══ Provided information ══
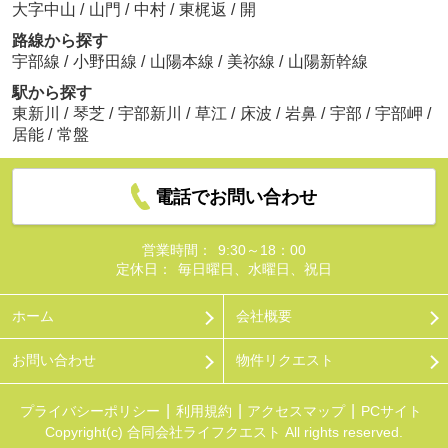
大字中山
/
山門
/
中村
/
東梶返
/
開
路線から探す
宇部線
/
小野田線
/
山陽本線
/
美祢線
/
山陽新幹線
駅から探す
東新川
/
琴芝
/
宇部新川
/
草江
/
床波
/
岩鼻
/
宇部
/
宇部岬
/
居能
/
常盤
電話でお問い合わせ
営業時間：
9:30～18：00
定休日：
毎日曜日、水曜日、祝日
ホーム
会社概要
お問い合わせ
物件リクエスト
プライバシーポリシー
利用規約
アクセスマップ
PCサイト
Copyright(c) 合同会社ライフクエスト All rights reserved.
═══
■ Task prompt: A faithful, complete copy of the entries is required, without the pictures.

■ Written answer:
大字中山
/
山門
/
中村
/
東梶返
/
開
路線から探す
宇部線
/
小野田線
/
山陽本線
/
美祢線
/
山陽新幹線
駅から探す
東新川
/
琴芝
/
宇部新川
/
草江
/
床波
/
岩鼻
/
宇部
/
宇部岬
/
居能
/
常盤
電話でお問い合わせ
営業時間：
9:30～18：00
定休日：
毎日曜日、水曜日、祝日
ホーム
会社概要
お問い合わせ
物件リクエスト
プライバシーポリシー
利用規約
アクセスマップ
PCサイト
Copyright(c) 合同会社ライフクエスト All rights reserved.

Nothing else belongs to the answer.